Temporal Inversion for Learning Interval Change in Chest X-Rays
Abstract
Recent advances in vision--language pretraining have enabled strong medical foundation models, yet most analyze radiographs in isolation, overlooking the key clinical task of comparing prior and current images to assess interval change. For chest radiographs (CXRs), capturing interval change is essential, as radiologists must evaluate not only the static appearance of findings but also how they evolve over time. We introduce TILA (Temporal Inversion-aware Learning and Alignment), a simple yet effective framework that uses temporal inversion---reversing image pairs---as a supervisory signal for temporal reasoning. TILA integrates inversion-aware objectives across pretraining, fine-tuning, and inference, complementing conventional appearance modeling with explicit learning of directional change.

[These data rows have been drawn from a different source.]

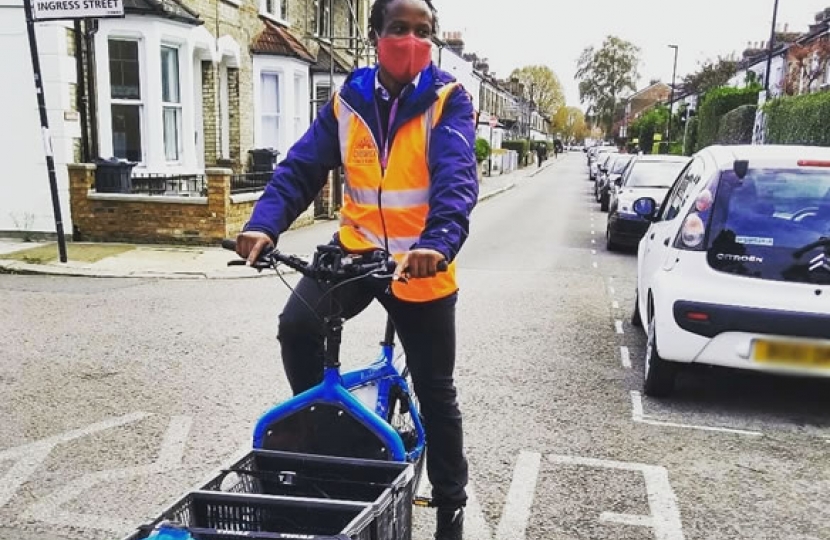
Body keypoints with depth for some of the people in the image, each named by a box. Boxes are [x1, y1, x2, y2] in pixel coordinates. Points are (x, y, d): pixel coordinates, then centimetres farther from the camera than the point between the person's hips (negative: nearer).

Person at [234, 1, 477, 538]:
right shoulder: (347, 102, 0)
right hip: (357, 246, 3)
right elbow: (301, 168, -7)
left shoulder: (448, 100, -8)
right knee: (297, 326, -23)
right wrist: (264, 224, -26)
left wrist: (437, 242, -43)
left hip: (422, 262, -2)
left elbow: (456, 177, -24)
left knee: (435, 389, 7)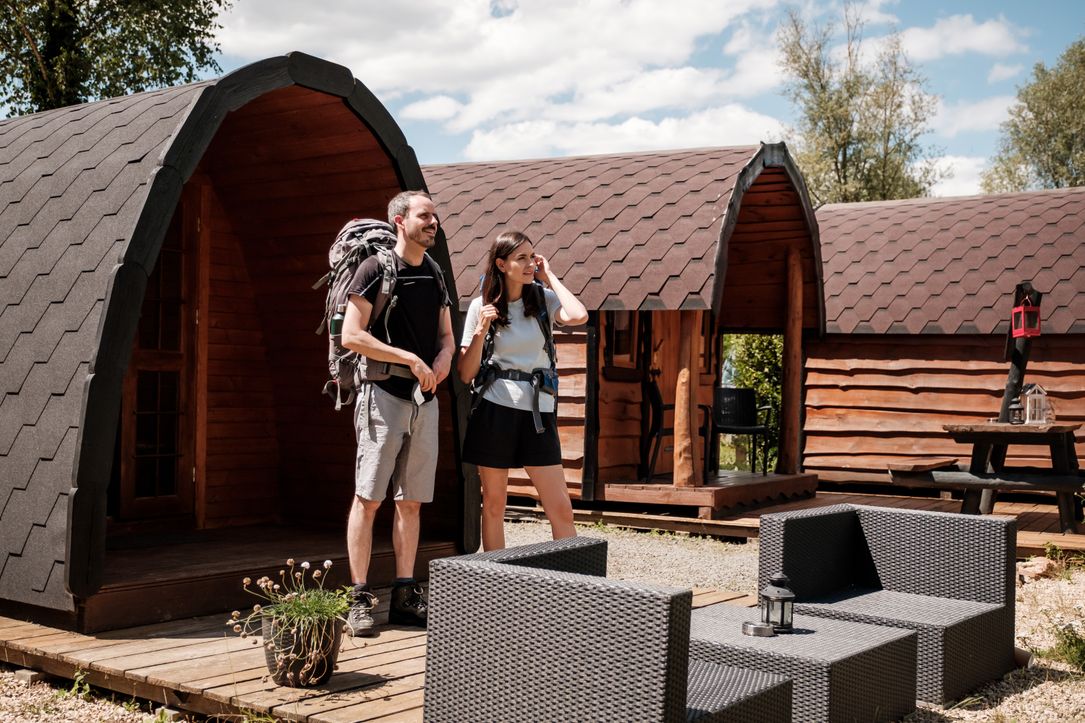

We also propose a unified evaluation protocol to assess order sensitivity and consistency under temporal inversion, and introduce MS-CXR-T_retrieval, a benchmark for progression-aware retrieval. Experiments on public datasets and real-world hospital cohorts demonstrate that TILA consistently improves progression classification and temporal embedding alignment across multiple architectures. Overall, temporal inversion provides a simple and general principle for building order-aware medical vision--language models and supports temporally robust reasoning.